The judgment appealed from will be reversed and the case remanded to the trial court for further proceedings not inconsistent with this opinion.

 Act of September 22, 1922, 42 U. S. Stat. at L., p. 1022, C. 411, §3; 8 U.S.C.A. Stat. 9, amended by Act of July 3, 1930; Act of March 3, 1931, 46 U. S. Stat. at L., p. 1511, C. 442, § 4; Act of June 25, 1936, 49 Stat. 1917; Act of July 2, 1940, 54 Stat. 715.

 Buscaglia, Treasurer v. Tax Court, 68 P.R.R. 322; Postley v. Secretary of Treasury, supra.

 We copy from the syllabus of this case:
“A calendar year taxpayer confronted with two tax laws permitting different rates for portions of the same fiscal year should take his income for' the year as a whole, calculate the tax thereon at the old and new rates, and divide each of these figures by two. The sum of .these two figures represents the tax for the year — half at the old rate, half at the new.”

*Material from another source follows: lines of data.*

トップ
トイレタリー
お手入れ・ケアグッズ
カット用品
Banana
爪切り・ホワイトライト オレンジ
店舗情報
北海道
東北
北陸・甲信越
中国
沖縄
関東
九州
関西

 Our review is no longer limited, as the appellee alleges, to errors of law. See § 14 of the Judiciary Act of the Commonwealth of Puerto Rico (Act No. 11 of July 24, 1952.)

 As appears from its findings, the trial court gave great credit to this testimony and to that effect stated: “Since December 1945 the sweethearts had decided to establish their domicile in Puerto Rico; . . .” “In the summer of 1945 .... Aragón and his fianceé made plans to marry *134and -establish their domicile in Puerto Rico, building here in due time, at the lot that José María González, father of the bride, had given .her, their dwelling.” “Next summer without having changed such plans, the sweethearts married and established here their permanent residence.” “The domicile of the spouses Aragón-González continues being the one chosen by them in the summer of 1946. It was the same during the whole year of 1947 when he studied during his last year of medicine in Long Island University.”